They were very silent, and ate sparingly.

CHAPTER VII.
RUNNING UP THE BILLABONG.

As fate now seemed to be closing in on the two wanderers, they did the journey back much faster than they had come. For they had wasted at least six days' food in their futile southern trip. But the heat of the northern journey seemed even more intense than the heat had been before, and there was hardly a breath of air. What did blow came from the north, and scorched them by day and by night; they could not stay in their blankets, and had to camp far from the creek, which was in some parts a hot-bed of mosquitoes.

They came back to the old camp early on the morning of the third day, and passed it in silence. But now the unknown was before them, and possibly the unexpected. For what white man had ever been there? So far as they knew they were the first.

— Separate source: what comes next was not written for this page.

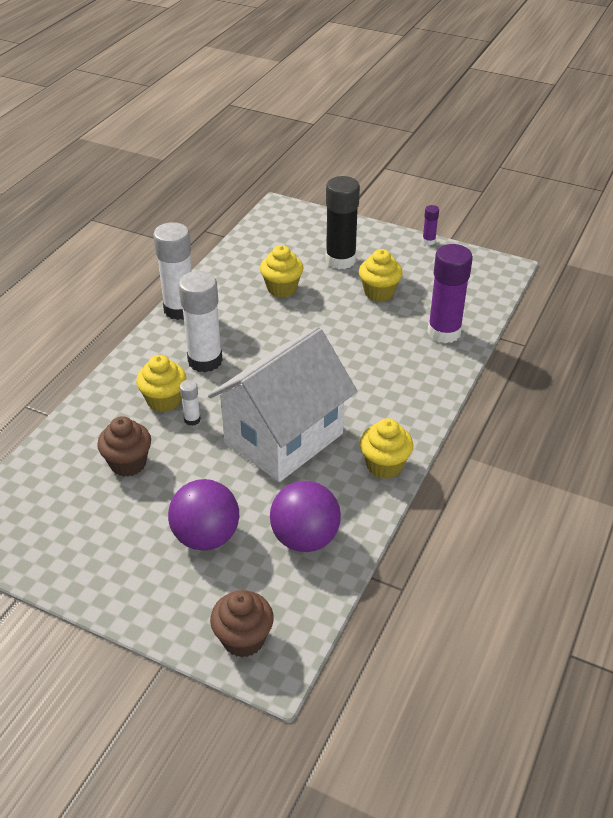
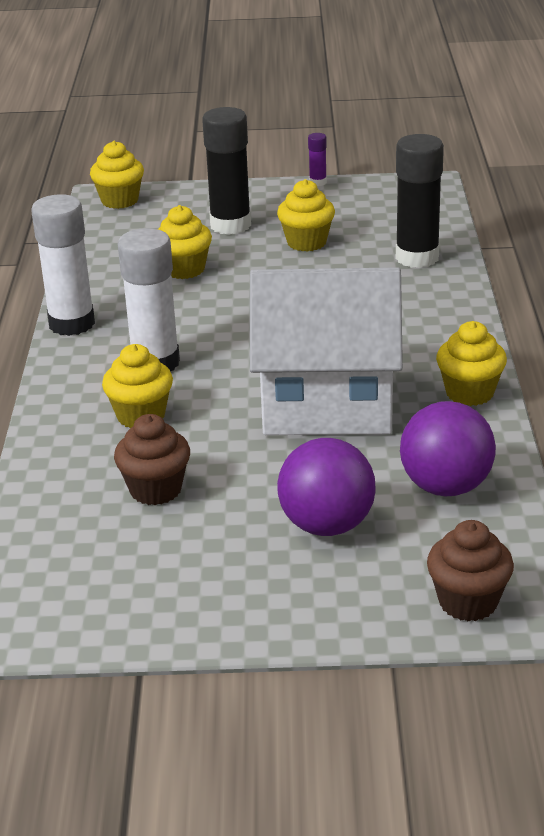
camera: 25 degrees left, 10 degrees down
white glue stick [180,380,201,426] -> none
white house [208,327,357,482] -> white house turned 75 degrees clockwise [250,267,403,435]
purple glue stick [428,244,473,343] -> black glue stick [396,134,444,268]
none -> yellow cupcake [90,141,144,209]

On the second day from the old camp it certainly seemed that the billabong was larger than it had been. On the third day they were sure of it. The timber, too, was larger. But that third day the current of the water to the south had ceased.

"The river that feeds it is falling," said Smith. "I wonder how far it is away."

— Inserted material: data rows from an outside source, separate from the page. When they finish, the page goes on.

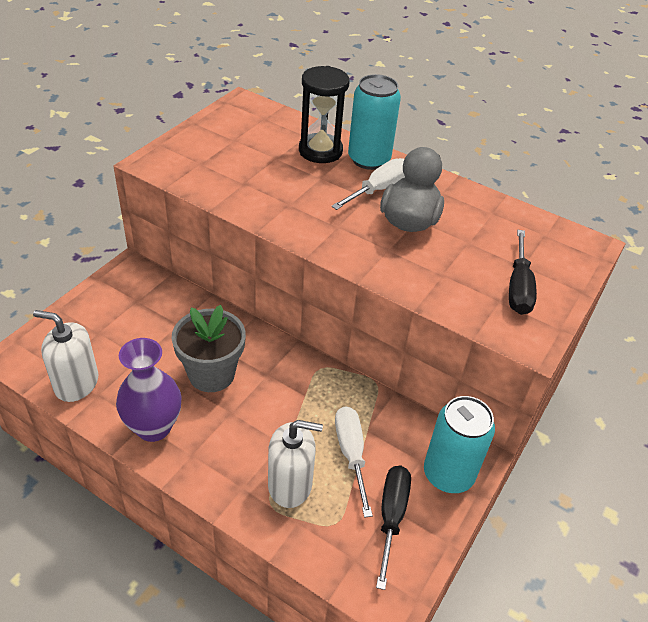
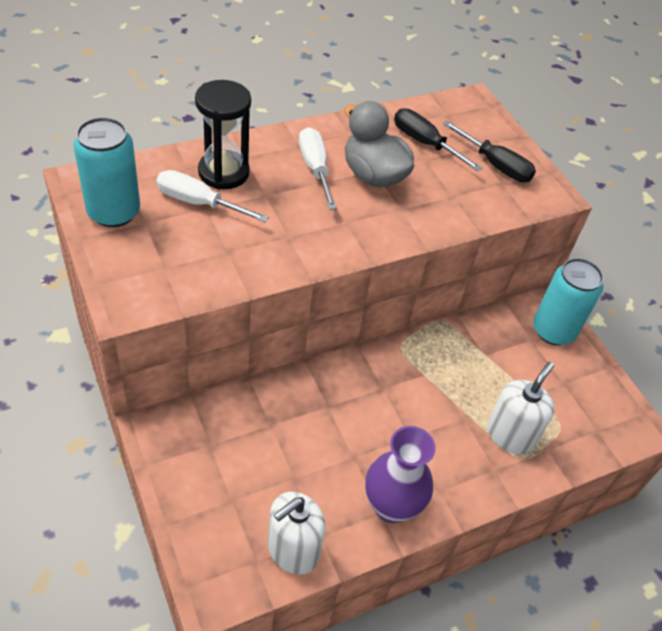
camera: 60 degrees left, 5 degrees up
grey flower pot [172,305,246,392] -> none
white screwdriver [335,406,373,518] -> white screwdriver moved to [156,170,269,222]
turquoise can [348,74,401,170] -> turquoise can moved to [73,117,140,227]
black screwdriver [376,466,411,590] -> black screwdriver moved to [394,108,482,171]

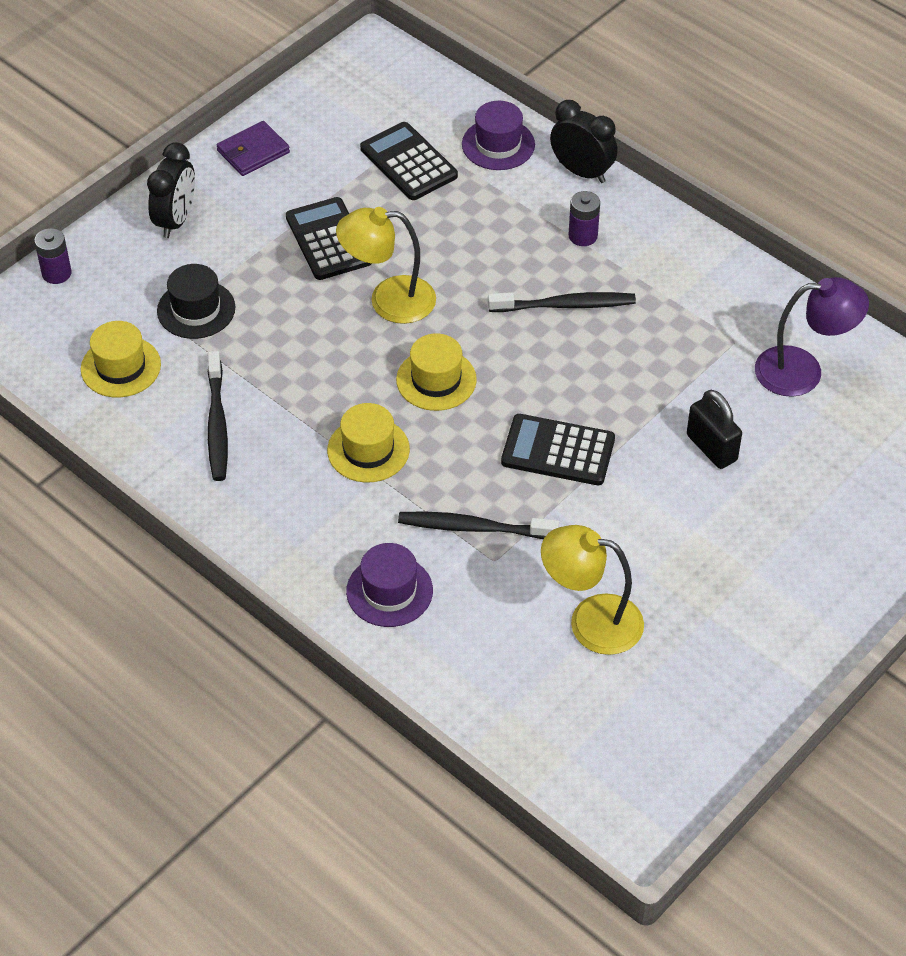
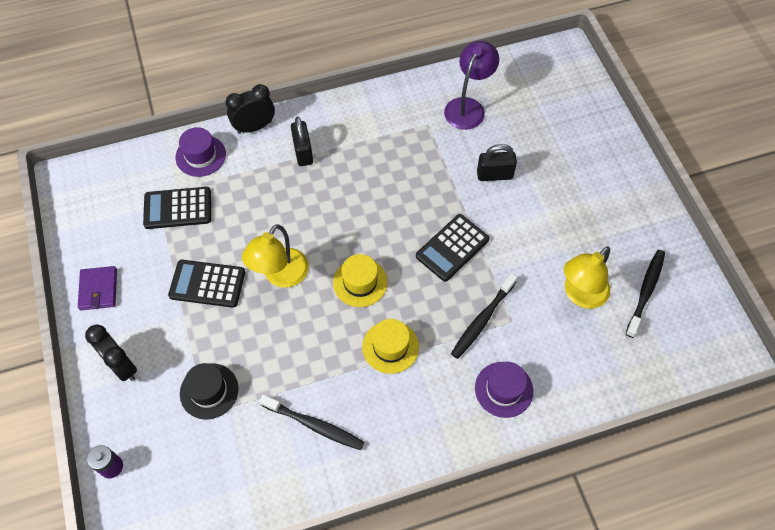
camera: 60 degrees left, 10 degrees up
yellow hat [81,321,161,398] -> none
black toothbrush [488,292,636,312] -> black toothbrush moved to [626,250,665,338]
purple battery [568,191,600,246] -> black padlock [291,117,313,166]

He was oppressed by all the strange uncertainties of their position; they were cut off from the world: they had seen no sign of life beyond one or two birds, and an opossum, that Baker had extracted from a hole in a tree as it slept its daily sleep.

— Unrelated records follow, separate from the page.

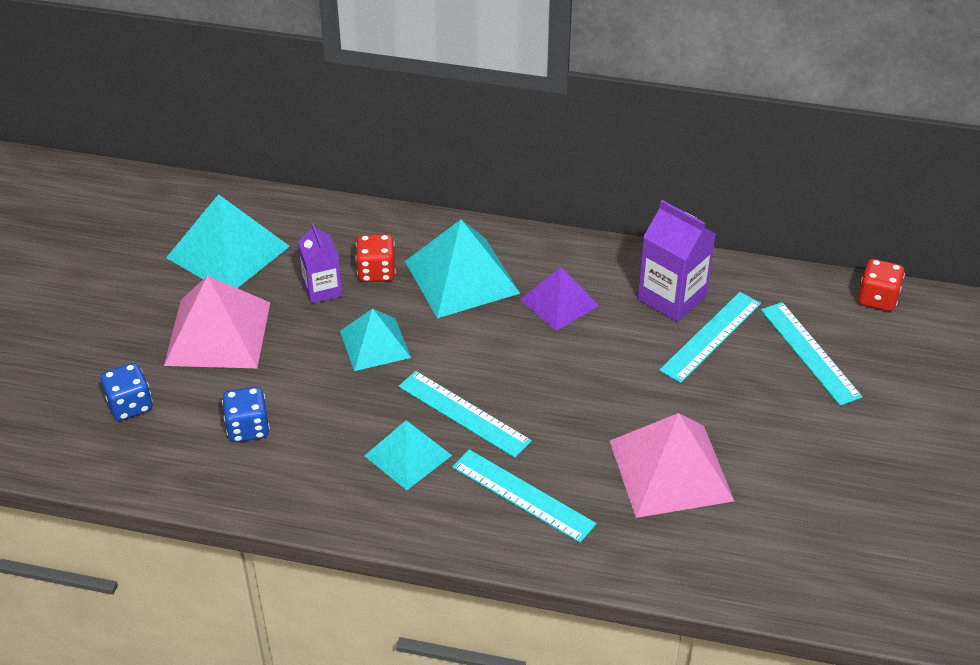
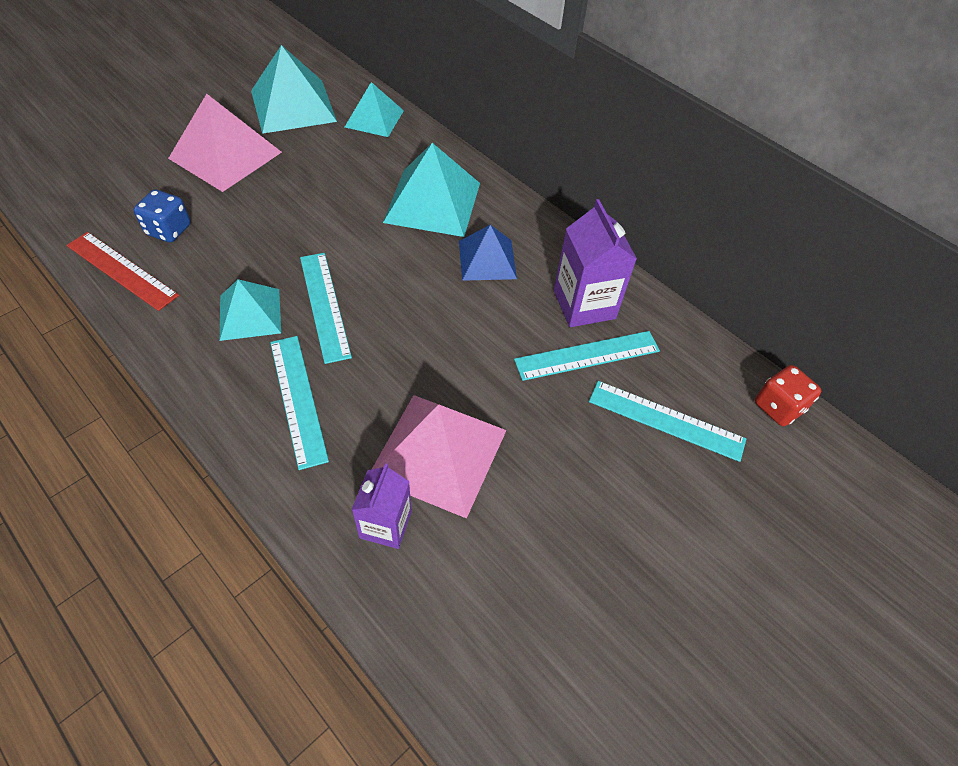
camera: 30 degrees right, 10 degrees up
blue dice [101,363,153,421] -> none
purple carton [298,223,343,304] -> purple carton moved to [352,463,412,549]
turquoise pyramid [340,308,411,371] -> turquoise pyramid moved to [345,82,404,137]
red dice [356,234,396,282] -> none
purple pyramid [520,267,599,331] -> blue pyramid [459,225,517,281]
turquoise ruler [761,302,863,406] -> turquoise ruler turned 75 degrees counterclockwise [589,381,746,462]
none -> red ruler [66,232,179,311]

But the Baker was quite cheerful; nothing seemed to matter to him. He chattered on about everything and nothing, telling stories of London life and London bakeries which might have been useful to a royal commission on sweating in both its senses.

"Lord love you!" said he, "it ain't the 'eat as knocks me. If a London baker can't stand 'eat, what can he stand? The bloomin' old baker up aloft there can't put a crust on me direct. As long as the water 'olds out I'm good. It's want of that does me."